Llama 2 model divergence with FSDP · Issue #28826 · huggingface/transformers (original) (raw)
System Info
transformers
version: 4.37.1- Platform: Linux-5.10.199-190.747.amzn2.x86_64-x86_64-with-glibc2.31
- Python version: 3.10.8
- Huggingface_hub version: 0.20.2
- Safetensors version: 0.3.3
- Accelerate version: 0.26.1
- Accelerate config: not found
- PyTorch version (GPU?): 2.1.2 (True)
- Tensorflow version (GPU?): not installed (NA)
- Flax version (CPU?/GPU?/TPU?): not installed (NA)

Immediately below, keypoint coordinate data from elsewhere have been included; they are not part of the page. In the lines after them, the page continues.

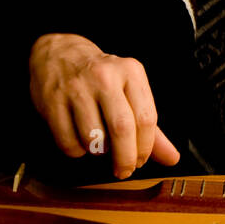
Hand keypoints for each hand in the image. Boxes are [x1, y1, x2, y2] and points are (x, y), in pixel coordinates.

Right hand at [28, 33, 180, 179]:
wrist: (60, 53)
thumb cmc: (102, 78)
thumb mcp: (131, 92)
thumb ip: (152, 128)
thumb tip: (171, 158)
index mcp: (131, 72)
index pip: (146, 119)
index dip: (145, 147)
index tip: (140, 161)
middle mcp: (105, 77)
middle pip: (122, 129)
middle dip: (125, 158)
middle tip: (124, 170)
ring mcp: (77, 87)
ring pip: (93, 139)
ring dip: (98, 153)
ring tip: (99, 145)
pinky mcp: (53, 101)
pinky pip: (68, 142)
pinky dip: (76, 151)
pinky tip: (79, 141)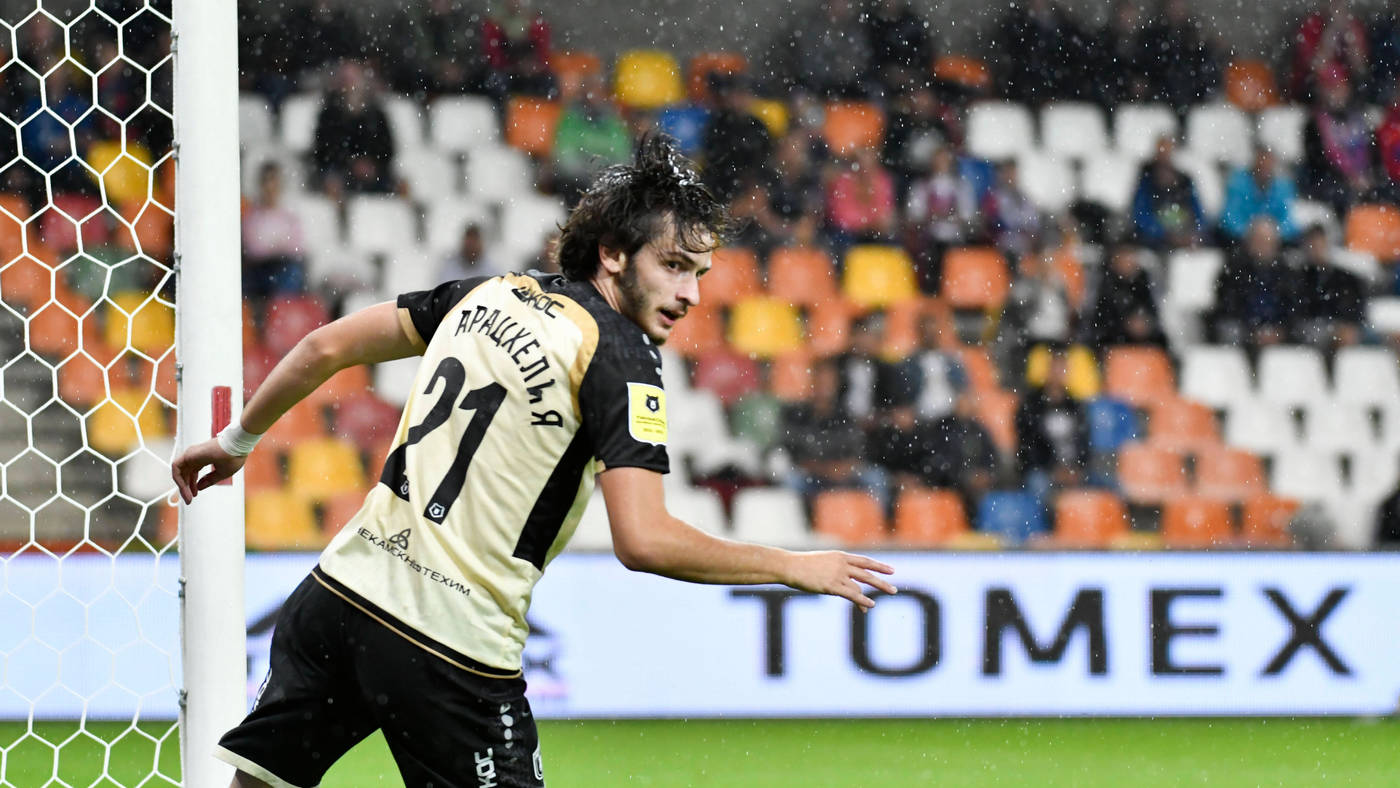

- Jax version: not installed
- JaxLib version: not installed
- Using GPU in script?: yes
- Using distributed or parallel set-up in script?: yes
Who can help?
When fine-tuning Llama 2 model with HF 4.37 and PT FSDP, found model divergence in comparison to HF 4.31. Fine-tuning with 4.31 works fine, but with HF 4.37, the loss consistently rises instead of stabilizing when setting attn_implementation="flash_attention_2", while attn_implementation="sdpa" works fine.
Information
- The official example scripts
- My own modified scripts
Tasks
- An officially supported task in the
examples
folder (such as GLUE/SQuAD, ...) - My own task or dataset (give details below)
Reproduction
The model is inited asmodel = AutoModelForCausalLM.from_pretrained(pretrained_model_weights, attn_implementation="flash_attention_2")
Expected behavior
The loss should not go up as the training goes.